EXERCISE DIRECTIONS | On how many lines of the records below does the string "into" appear? Reply with only the number.

RECORD SET START

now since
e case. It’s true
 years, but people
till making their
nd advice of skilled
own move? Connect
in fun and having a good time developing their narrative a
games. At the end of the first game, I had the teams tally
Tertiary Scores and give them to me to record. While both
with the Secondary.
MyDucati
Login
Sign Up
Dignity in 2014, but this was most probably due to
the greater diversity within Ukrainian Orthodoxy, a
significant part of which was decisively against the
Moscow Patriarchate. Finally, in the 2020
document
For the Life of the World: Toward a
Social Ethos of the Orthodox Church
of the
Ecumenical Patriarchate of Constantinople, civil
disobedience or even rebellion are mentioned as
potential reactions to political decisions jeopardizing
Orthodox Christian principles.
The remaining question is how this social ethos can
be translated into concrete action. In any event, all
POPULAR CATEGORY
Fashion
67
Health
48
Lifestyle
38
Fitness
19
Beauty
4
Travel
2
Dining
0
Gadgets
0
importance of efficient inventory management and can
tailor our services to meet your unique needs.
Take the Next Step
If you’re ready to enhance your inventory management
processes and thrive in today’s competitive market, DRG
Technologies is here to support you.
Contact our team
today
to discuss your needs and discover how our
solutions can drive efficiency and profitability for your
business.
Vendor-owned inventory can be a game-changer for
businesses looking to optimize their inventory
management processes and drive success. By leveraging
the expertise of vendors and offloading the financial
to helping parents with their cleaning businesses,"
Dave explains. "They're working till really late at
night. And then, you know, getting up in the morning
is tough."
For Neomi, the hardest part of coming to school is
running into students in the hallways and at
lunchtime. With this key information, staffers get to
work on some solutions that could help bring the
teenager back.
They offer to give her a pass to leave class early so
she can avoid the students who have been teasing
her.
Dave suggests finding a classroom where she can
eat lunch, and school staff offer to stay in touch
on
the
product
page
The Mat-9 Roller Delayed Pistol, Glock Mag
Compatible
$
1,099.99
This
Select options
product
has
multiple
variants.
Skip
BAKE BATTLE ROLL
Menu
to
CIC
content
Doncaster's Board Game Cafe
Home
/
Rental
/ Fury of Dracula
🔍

RECORD SET END

RESPONSE | 2